En ce jour croisé de Hanouka et de Noël où les miracles se mirent l’un face à l’autre, alors qu’il est encore si malaisé de nous regarder les uns devant les autres, en ce jour incertain pour nous autres Juifs, avant la 8ème bougie, dans cette lutte inégale entre les armées de Séleucides et les quelques hommes de Yéhouda HaMakabi, entre la volonté de détruire, d’effacer, d’annihiler, et celle indéfectible d’honorer la bénédiction de la vie, il ne faut pas oublier ceux qui nous ont appris à reconnaître notre Promesse, et à s’y tenir. Sans désunion, sans illusion non plus.
Car depuis les réseaux – trop souvent palais des glaces et des vanités, (- nous avons été cependant toujours très loquaces -) , combien de paroles inspirées, infatuées, exaltées, avec les meilleures intentions certainement, tous ces rabbins, ces presque rabbins, ces prédicateurs pour leur majorité autoproclamés, qui, comme dans les plaisanteries yiddish, nous menacent de leurs miracles saugrenus, oui, combien sommes-nous submergés de ces prédictions, de leurs encouragements enflammés à comprendre, les volontés divines, disent-ils. … Dans ce chahut avons-nous oublié les grandes figures de notre judaïsme qui, dans un discours à contre-sens de l’emphase, nous ont sauvés, après-guerre, de l’effondrement mental, ont remis, seules, à mains nues, l’esprit à vif pourrait-on dire, leur Peuple en chemin ?
En ce jour de Hanouka, ce que je pensais être un simple colis est arrivé à ma porte. A dire vrai cela ressemble davantage à une valise, prête au départ.

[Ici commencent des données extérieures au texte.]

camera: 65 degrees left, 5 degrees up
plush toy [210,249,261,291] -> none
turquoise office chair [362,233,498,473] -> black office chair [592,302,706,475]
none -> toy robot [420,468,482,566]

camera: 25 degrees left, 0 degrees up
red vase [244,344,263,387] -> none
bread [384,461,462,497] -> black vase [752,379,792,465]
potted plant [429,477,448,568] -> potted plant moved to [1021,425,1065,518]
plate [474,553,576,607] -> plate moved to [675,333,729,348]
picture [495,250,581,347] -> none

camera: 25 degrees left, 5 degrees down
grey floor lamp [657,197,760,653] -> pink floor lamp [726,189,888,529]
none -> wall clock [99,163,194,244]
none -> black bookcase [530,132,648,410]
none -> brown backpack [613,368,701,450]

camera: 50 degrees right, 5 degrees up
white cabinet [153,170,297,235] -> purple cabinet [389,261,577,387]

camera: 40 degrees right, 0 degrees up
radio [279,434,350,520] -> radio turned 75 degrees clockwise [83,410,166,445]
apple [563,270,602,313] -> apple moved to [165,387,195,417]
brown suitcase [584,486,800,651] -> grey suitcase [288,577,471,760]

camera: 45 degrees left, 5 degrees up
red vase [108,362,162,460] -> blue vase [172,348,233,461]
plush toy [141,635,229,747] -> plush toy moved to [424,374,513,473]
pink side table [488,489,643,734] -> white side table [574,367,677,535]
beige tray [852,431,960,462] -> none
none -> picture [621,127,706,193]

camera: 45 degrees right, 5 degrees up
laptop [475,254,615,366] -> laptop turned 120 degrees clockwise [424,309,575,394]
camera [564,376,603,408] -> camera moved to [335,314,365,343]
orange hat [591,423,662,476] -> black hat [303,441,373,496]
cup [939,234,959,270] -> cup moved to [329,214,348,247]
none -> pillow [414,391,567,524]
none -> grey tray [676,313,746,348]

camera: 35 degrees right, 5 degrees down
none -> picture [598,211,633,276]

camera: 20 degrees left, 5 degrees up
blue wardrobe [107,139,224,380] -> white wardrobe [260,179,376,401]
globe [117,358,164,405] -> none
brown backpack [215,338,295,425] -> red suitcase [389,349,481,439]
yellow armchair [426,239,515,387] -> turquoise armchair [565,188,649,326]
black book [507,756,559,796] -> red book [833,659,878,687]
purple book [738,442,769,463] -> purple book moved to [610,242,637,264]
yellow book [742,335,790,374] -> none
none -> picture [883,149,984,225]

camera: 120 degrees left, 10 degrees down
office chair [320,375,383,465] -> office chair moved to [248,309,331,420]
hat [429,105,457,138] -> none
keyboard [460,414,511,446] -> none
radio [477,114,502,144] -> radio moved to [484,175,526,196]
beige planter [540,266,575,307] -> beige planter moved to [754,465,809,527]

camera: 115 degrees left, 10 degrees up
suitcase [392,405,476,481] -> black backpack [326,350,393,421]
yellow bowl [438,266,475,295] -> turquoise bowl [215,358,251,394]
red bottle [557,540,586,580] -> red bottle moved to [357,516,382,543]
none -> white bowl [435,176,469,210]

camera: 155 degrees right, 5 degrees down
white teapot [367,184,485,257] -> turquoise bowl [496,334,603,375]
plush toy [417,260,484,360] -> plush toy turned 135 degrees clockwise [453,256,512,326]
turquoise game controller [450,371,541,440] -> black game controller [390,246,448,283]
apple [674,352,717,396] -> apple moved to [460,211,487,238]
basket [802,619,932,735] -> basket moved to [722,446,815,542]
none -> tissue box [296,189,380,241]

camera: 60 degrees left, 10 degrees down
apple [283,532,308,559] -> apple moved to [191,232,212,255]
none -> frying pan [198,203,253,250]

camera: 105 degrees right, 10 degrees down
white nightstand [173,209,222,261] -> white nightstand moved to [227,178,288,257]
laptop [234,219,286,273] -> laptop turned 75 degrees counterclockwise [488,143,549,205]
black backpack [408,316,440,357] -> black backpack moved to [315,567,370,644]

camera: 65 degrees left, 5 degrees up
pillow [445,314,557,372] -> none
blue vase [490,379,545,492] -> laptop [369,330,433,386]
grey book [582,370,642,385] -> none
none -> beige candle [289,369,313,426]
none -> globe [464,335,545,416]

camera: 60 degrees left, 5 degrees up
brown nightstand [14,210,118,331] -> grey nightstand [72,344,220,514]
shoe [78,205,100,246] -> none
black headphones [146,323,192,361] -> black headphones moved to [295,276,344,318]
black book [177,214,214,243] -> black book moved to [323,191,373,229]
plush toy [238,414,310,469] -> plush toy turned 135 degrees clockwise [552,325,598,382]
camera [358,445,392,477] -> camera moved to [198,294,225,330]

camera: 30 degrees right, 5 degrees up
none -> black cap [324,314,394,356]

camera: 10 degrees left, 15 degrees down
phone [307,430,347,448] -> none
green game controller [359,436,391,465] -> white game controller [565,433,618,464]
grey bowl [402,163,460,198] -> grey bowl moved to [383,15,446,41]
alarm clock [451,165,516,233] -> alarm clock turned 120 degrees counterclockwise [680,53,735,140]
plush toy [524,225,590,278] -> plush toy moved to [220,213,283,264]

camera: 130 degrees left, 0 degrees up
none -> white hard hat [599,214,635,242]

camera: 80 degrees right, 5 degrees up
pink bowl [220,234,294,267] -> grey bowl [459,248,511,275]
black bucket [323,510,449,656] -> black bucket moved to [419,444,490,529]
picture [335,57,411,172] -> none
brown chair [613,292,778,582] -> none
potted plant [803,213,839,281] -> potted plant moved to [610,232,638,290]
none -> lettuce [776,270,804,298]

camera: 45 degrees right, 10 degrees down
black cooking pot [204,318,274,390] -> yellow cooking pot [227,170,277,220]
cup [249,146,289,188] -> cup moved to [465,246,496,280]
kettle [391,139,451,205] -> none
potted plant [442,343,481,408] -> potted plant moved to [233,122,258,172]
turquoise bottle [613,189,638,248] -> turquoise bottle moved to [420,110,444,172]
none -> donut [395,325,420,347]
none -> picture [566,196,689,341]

Rien à voir en apparence avec ce colis jadis reçu de Varsovie, contenant la reproduction d’une partie des Archives de Ringelblum. Pourtant, un point commun les unit : je sais sans l’ouvrir que se joue, une fois encore, un destin commun. Toupie qui abolit, n’en déplaisent à certains, le hasard. נישט – גאנץ – העלב- שטעל אין [1]–

Et chaque année se rejoue encore ce destin. Nes gadol haya sham … chacun y mettant de sa fortune.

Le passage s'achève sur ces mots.